Depending on the task at hand, iterating by UTF-8 byte or by code point can make sense, too. And the definition of these is frozen regardless of Unicode version, which makes these safer candidates for "fundamental" operations. There is no right unit of iteration for all tasks.
If I want to know how much memory to allocate, bytes are it. If I want to know how much screen space to allocate, font rendering metrics are it. If I want to do word-breaking, grapheme clusters are it.
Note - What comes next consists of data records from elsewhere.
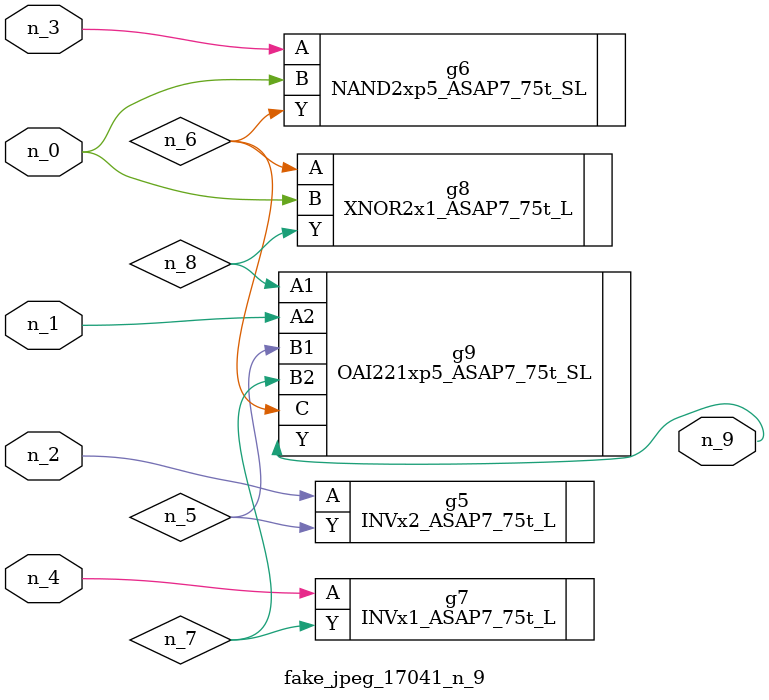
<source format=v>
module fake_jpeg_17041_n_9 (n_3, n_2, n_1, n_0, n_4, n_9);

input n_3;
input n_2;
input n_1;
input n_0;
input n_4;

output n_9;

wire n_8;
wire n_6;
wire n_5;
wire n_7;

INVx2_ASAP7_75t_L g5 ( 
.A(n_2),
.Y(n_5)
);

NAND2xp5_ASAP7_75t_SL g6 ( 
.A(n_3),
.B(n_0),
.Y(n_6)
);

INVx1_ASAP7_75t_L g7 ( 
.A(n_4),
.Y(n_7)
);

XNOR2x1_ASAP7_75t_L g8 ( 
.A(n_6),
.B(n_0),
.Y(n_8)
);

OAI221xp5_ASAP7_75t_SL g9 ( 
.A1(n_8),
.A2(n_1),
.B1(n_5),
.B2(n_7),
.C(n_6),
.Y(n_9)
);


endmodule
</source>
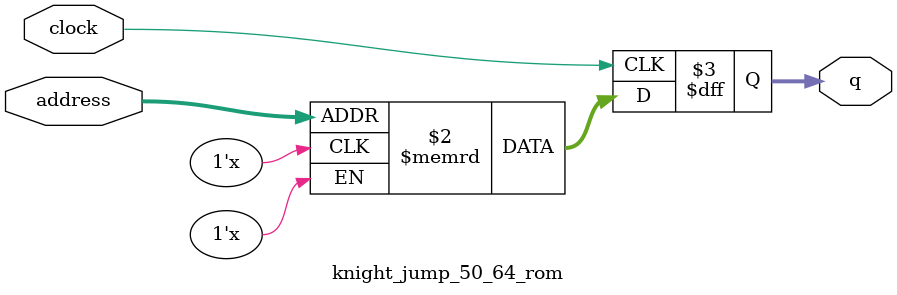
<source format=sv>
module knight_jump_50_64_rom (
	input logic clock,
	input logic [11:0] address,
	output logic [2:0] q
);

logic [2:0] memory [0:3199] /* synthesis ram_init_file = "./knight_jump_50_64/knight_jump_50_64.mif" */;

always_ff @ (posedge clock) begin
	q <= memory[address];
end

endmodule

</source>
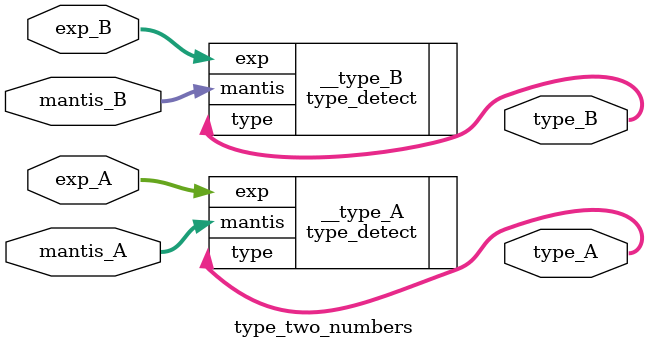
<source format=v>
module type_two_numbers
(
    exp_A, exp_B,
    mantis_A, mantis_B,
    type_A, type_B
);

input [7:0] exp_A, exp_B;
input [22:0] mantis_A, mantis_B;
output [2:0] type_A, type_B;

type_detect __type_A
(
    .type(type_A),
    .exp(exp_A),
    .mantis(mantis_A)
);

type_detect __type_B
(
    .type(type_B),
    .exp(exp_B),
    .mantis(mantis_B)
);

endmodule

</source>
None of these are fundamental.
There are languages whose orthographies don't fit the Unicode grapheme cluster specification, but they're complex enough that I doubt there's any way to deal with them properly other than having someone proficient in them looking over your text processing or pawning it off to a library. At least with grapheme clusters your code won't choke on something as simple as unnormalized Latin text.
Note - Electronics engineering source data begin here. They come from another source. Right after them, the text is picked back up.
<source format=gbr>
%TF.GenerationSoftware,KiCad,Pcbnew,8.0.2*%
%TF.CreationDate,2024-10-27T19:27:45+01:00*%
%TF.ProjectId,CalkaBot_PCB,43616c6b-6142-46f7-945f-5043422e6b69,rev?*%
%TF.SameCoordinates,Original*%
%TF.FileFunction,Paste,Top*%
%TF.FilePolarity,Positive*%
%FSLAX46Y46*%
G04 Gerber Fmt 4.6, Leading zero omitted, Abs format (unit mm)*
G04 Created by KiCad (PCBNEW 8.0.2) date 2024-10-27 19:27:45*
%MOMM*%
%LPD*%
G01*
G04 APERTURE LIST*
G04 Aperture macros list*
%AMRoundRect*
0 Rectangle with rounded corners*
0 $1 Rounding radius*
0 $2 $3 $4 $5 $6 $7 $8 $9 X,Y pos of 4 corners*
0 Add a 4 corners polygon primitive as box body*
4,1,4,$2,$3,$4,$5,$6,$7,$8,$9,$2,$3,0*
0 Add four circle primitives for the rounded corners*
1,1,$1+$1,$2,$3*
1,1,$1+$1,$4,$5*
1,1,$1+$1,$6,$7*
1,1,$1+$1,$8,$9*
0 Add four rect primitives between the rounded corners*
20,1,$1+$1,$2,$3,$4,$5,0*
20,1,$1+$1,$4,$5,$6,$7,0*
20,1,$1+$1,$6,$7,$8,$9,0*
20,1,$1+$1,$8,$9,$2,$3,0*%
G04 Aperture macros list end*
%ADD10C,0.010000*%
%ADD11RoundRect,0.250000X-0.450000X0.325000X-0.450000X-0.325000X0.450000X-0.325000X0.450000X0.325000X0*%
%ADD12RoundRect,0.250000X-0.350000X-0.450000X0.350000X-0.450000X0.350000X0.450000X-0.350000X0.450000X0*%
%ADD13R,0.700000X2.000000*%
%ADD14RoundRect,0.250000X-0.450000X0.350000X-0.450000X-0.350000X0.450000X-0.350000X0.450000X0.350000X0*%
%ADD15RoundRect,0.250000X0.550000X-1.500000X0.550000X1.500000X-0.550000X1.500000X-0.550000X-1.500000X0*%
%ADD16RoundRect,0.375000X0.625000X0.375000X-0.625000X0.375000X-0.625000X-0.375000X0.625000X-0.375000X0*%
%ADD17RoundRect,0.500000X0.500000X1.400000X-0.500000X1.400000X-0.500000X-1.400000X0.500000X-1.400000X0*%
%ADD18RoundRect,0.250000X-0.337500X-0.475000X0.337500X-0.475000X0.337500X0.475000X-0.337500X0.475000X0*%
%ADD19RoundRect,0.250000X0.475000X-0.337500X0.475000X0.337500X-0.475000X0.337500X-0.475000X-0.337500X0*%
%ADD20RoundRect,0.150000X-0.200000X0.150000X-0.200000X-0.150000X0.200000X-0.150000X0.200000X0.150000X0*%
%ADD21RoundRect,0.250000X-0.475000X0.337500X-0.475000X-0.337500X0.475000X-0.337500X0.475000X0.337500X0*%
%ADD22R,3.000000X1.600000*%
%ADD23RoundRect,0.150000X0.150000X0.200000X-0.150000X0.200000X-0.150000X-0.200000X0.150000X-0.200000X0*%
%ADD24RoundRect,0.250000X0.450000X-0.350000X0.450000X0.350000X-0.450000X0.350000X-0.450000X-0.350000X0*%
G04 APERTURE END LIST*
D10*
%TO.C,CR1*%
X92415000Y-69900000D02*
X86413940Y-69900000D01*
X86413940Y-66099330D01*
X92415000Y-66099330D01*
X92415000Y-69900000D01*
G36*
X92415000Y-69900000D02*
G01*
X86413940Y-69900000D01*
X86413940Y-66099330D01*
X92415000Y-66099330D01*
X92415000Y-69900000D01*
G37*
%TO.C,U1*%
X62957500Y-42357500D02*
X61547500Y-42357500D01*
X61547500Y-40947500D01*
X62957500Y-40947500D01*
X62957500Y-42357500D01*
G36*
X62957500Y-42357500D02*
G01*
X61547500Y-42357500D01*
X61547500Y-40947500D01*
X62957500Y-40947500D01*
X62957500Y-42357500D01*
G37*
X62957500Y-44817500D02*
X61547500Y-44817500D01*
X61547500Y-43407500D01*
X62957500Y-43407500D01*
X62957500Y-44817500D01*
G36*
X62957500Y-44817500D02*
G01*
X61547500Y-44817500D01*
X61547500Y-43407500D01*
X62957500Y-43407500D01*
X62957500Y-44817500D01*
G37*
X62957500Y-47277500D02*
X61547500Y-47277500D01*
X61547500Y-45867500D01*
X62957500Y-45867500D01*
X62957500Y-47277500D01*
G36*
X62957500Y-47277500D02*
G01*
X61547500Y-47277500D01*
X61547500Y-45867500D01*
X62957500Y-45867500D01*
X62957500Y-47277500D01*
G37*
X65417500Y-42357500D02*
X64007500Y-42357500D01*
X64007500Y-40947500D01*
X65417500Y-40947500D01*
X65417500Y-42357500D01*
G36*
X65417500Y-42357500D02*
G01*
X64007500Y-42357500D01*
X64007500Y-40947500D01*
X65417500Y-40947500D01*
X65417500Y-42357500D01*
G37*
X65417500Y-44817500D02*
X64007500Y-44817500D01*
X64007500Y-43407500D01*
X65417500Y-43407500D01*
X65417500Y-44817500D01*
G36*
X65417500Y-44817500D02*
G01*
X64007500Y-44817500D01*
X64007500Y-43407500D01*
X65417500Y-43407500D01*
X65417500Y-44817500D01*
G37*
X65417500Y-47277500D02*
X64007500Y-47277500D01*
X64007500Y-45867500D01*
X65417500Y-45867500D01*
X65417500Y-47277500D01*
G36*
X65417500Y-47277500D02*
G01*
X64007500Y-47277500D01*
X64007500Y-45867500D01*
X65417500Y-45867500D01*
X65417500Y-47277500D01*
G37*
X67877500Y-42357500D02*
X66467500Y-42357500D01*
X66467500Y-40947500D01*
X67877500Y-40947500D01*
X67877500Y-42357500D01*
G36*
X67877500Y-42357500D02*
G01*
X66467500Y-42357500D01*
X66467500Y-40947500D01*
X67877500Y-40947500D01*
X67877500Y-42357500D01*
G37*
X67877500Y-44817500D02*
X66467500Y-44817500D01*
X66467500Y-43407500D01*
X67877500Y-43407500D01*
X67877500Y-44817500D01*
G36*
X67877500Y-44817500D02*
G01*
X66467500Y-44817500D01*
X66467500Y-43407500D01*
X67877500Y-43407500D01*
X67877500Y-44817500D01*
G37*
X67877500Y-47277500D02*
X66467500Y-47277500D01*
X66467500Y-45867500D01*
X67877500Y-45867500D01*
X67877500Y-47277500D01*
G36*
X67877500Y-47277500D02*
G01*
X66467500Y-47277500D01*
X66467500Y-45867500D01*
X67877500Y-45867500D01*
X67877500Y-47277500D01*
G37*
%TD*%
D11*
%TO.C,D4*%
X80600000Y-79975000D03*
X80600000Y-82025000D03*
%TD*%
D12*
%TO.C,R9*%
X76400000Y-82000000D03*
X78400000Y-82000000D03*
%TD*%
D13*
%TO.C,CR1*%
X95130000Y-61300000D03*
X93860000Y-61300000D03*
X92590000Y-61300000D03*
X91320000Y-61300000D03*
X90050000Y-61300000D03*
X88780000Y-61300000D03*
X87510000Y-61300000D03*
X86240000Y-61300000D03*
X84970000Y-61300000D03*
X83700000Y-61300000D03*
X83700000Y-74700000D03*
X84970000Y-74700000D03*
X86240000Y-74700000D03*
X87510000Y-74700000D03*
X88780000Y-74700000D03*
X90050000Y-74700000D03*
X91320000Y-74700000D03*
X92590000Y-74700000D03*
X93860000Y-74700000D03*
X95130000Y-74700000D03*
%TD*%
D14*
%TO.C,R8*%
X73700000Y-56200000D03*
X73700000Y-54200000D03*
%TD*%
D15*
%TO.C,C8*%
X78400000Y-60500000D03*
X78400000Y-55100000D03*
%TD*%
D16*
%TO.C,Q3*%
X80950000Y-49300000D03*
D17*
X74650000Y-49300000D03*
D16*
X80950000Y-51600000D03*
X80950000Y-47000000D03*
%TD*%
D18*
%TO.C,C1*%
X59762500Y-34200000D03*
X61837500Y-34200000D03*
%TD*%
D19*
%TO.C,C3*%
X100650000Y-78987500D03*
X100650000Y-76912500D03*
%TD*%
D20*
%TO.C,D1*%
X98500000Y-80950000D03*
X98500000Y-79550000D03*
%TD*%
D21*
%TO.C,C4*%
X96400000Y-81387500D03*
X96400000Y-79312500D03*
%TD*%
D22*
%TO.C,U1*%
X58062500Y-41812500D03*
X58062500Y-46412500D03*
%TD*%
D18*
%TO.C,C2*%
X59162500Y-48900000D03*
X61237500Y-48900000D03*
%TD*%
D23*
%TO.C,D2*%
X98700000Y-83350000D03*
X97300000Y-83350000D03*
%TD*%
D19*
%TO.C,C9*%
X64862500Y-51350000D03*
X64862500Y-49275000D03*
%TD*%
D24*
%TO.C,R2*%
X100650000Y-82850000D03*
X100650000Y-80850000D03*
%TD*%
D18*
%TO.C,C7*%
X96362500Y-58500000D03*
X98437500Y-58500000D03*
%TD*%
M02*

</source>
And the way you take it all into account is by refusing to accept any defaults. So, for example, a string type should not have a "length" operation at all. It should have "length in code points", "length in graphemes" etc operations. And maybe, if you do decide to expose UTF-8 (which I think is a bad idea) - "length in bytes". But every time someone talks about the length, they should be forced to specify what they want (and hence think about why they actually need it).
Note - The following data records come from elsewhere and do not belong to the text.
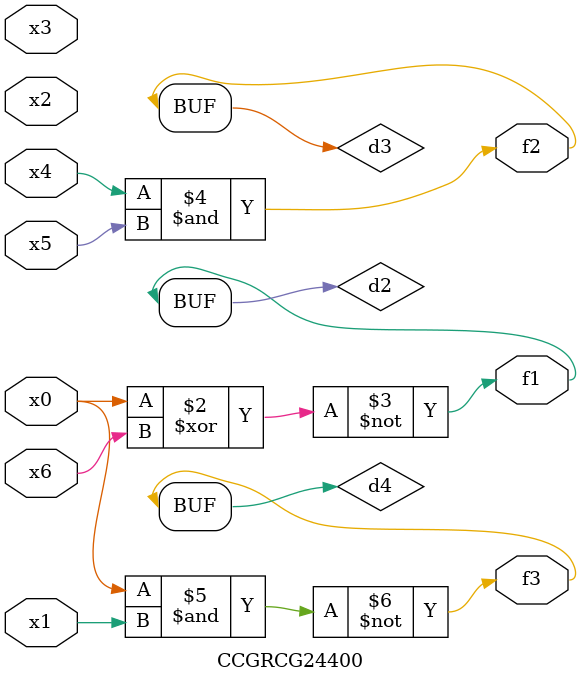
<source format=v>
module CCGRCG24400(
	input x0, x1, x2, x3, x4, x5, x6,
	output f1, f2, f3
);

	wire d1, d2, d3, d4;

	nor (d1, x0);
	xnor (d2, x0, x6);
	and (d3, x4, x5);
	nand (d4, x0, x1);
	assign f1 = d2;
	assign f2 = d3;
	assign f3 = d4;
endmodule

</source>
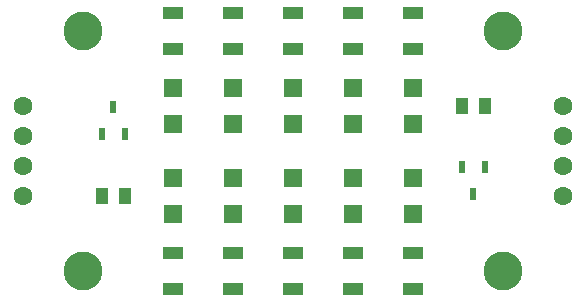
<source format=gbr>
G04 Generated by Ultiboard 14.0 *
%FSLAX33Y33*%
%MOMM*%

%ADD10C,0.001*%
%ADD11C,3.300*%
%ADD12R,1.500X1.500*%
%ADD13R,1.750X1.050*%
%ADD14R,0.600X1.050*%
%ADD15R,1.050X1.400*%
%ADD16C,1.600*%


G04 ColorRGB FF00CC for the following layer *
%LNSolder Mask Top*%
%LPD*%
G54D10*
G54D11*
X10160Y25400D03*
X10160Y5080D03*
X45720Y25400D03*
X45720Y5080D03*
G54D12*
X17780Y20600D03*
X17780Y17500D03*
X22860Y20600D03*
X22860Y17500D03*
X27940Y20600D03*
X27940Y17500D03*
X33020Y20600D03*
X33020Y17500D03*
X38100Y20600D03*
X38100Y17500D03*
X17780Y12980D03*
X17780Y9880D03*
X22860Y12980D03*
X22860Y9880D03*
X27940Y12980D03*
X27940Y9880D03*
X33020Y12980D03*
X33020Y9880D03*
X38100Y12980D03*
X38100Y9880D03*
G54D13*
X17780Y23900D03*
X17780Y26900D03*
X22860Y23900D03*
X22860Y26900D03*
X27940Y23900D03*
X27940Y26900D03*
X33020Y23900D03*
X33020Y26900D03*
X38100Y23900D03*
X38100Y26900D03*
X17780Y3580D03*
X17780Y6580D03*
X22860Y3580D03*
X22860Y6580D03*
X27940Y3580D03*
X27940Y6580D03*
X33020Y3580D03*
X33020Y6580D03*
X38100Y3580D03*
X38100Y6580D03*
G54D14*
X11750Y16630D03*
X13650Y16630D03*
X12700Y18930D03*
X43180Y11550D03*
X42230Y13850D03*
X44130Y13850D03*
G54D15*
X11750Y11430D03*
X13650Y11430D03*
X42230Y19050D03*
X44130Y19050D03*
G54D16*
X5080Y19050D03*
X5080Y13970D03*
X5080Y16510D03*
X5080Y11430D03*
X50800Y16510D03*
X50800Y11430D03*
X50800Y19050D03*
X50800Y13970D03*

M02*

</source>
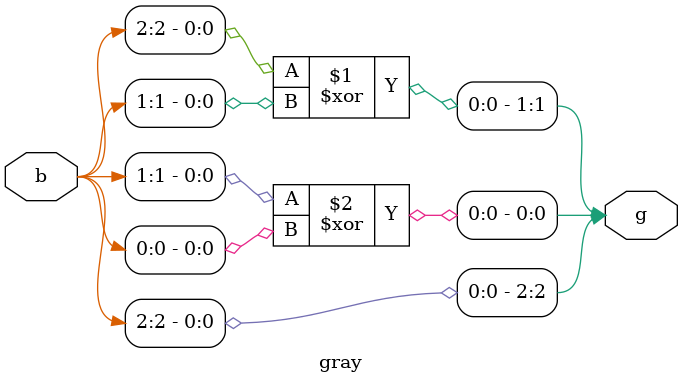
<source format=sv>
module gray (
    input  logic [2:0] b,
    output logic [2:0] g   
);
    assign g[2] = b[2];
    assign g[1] = b[2] ^b[1];
    assign g[0] = b[1] ^ b[0];

endmodule

</source>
Similarly, strings shouldn't support simple indexing - at all. They should support operations like "nth codepoint", "nth grapheme" etc. Again, forcing the programmer to decide every time, and to think about the implications of those decisions.
It wouldn't solve all problems, of course. But I bet it would reduce them significantly, because wrong assumptions about strings are the most common source of problems.
As for indexing, strings shouldn't require indexing period. That's the ASCII way of thinking, especially fixed width columns and such. You should be thinking relatively. For example, find me the first space then using that point in the string the next character needs to be letter. When you build you're code that way you don't fall for the trap of byte indexing or the performance hit of codepoint indexing (UTF-8) or grapheme indexing (all encodings).
Size in memory/bytes you could get trivially for any string (and this doesn't change with whether you chose bytes, graphemes or code points or whatever to iterate).
Screen space is irrelevant/orthogonal to encoding -- it appears at the font level and the font rendering engine that will give the metrics will accept whatever encoding it is.
Exactly. That's why measurements of string length shouldn't ever assume I'm looking for a unit-of-offset for a monospaced font.
The problem is that most naive programmers think that's what a string length is and should be.
I also wish Python would expose more of the Unicode database than it does; I've had to turn to third-party modules that basically build their own separate database for some Unicode stuff Python doesn't provide (like access to the Script property).